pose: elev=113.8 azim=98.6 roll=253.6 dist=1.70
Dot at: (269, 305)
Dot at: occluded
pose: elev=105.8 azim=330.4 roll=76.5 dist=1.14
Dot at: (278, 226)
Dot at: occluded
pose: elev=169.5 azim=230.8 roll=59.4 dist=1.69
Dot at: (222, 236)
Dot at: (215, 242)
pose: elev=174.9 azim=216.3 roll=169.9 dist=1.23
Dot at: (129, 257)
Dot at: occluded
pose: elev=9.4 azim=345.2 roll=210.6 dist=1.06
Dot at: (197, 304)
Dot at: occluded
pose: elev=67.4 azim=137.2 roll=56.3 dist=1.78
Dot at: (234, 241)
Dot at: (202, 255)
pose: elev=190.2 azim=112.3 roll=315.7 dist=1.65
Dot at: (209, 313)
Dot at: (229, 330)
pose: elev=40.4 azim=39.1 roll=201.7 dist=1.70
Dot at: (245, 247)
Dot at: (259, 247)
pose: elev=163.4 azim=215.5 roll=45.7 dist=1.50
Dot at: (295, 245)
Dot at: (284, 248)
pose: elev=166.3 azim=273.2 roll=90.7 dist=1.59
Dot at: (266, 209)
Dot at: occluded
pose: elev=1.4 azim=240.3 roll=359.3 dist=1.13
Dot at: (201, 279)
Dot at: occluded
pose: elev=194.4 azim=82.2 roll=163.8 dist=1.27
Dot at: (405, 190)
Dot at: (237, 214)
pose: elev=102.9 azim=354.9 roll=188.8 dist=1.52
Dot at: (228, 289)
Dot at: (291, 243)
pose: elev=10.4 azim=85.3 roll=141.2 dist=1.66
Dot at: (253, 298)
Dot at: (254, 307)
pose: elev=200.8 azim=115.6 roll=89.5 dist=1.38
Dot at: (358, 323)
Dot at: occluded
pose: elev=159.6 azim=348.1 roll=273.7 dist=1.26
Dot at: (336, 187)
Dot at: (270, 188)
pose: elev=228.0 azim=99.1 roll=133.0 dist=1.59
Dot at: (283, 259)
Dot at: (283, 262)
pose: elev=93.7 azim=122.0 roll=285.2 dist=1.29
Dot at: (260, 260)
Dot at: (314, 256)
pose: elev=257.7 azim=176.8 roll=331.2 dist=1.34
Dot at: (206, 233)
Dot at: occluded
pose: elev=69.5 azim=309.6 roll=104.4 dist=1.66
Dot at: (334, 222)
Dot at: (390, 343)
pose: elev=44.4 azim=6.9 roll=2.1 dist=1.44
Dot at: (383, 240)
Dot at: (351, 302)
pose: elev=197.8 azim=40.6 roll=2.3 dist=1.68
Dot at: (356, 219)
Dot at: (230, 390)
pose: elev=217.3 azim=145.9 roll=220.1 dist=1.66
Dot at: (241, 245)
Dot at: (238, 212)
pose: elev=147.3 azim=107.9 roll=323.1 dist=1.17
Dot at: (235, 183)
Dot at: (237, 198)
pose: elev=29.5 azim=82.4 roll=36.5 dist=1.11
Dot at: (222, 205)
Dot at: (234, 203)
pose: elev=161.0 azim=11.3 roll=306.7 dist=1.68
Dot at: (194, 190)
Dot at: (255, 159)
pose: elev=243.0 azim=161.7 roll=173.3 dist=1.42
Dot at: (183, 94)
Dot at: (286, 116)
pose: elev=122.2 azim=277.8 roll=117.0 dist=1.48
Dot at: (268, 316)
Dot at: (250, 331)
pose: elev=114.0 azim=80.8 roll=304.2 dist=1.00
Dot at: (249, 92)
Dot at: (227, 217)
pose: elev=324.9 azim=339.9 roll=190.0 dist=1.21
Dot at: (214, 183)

------------------------------------

§ What you are asked to do
Rewrite the lines starting with the line containing "pose: elev=102.9 azim=354.9" and going on through the line containing "Dot at: (390, 343)", changing every "roll" to "tilt" and leaving everything else the same.

§ Output of the exercise
pose: elev=102.9 azim=354.9 tilt=188.8 dist=1.52
Dot at: (228, 289)
Dot at: (291, 243)
pose: elev=10.4 azim=85.3 tilt=141.2 dist=1.66
Dot at: (253, 298)
Dot at: (254, 307)
pose: elev=200.8 azim=115.6 tilt=89.5 dist=1.38
Dot at: (358, 323)
Dot at: occluded
pose: elev=159.6 azim=348.1 tilt=273.7 dist=1.26
Dot at: (336, 187)
Dot at: (270, 188)
pose: elev=228.0 azim=99.1 tilt=133.0 dist=1.59
Dot at: (283, 259)
Dot at: (283, 262)
pose: elev=93.7 azim=122.0 tilt=285.2 dist=1.29
Dot at: (260, 260)
Dot at: (314, 256)
pose: elev=257.7 azim=176.8 tilt=331.2 dist=1.34
Dot at: (206, 233)
Dot at: occluded
pose: elev=69.5 azim=309.6 tilt=104.4 dist=1.66
Dot at: (334, 222)
Dot at: (390, 343)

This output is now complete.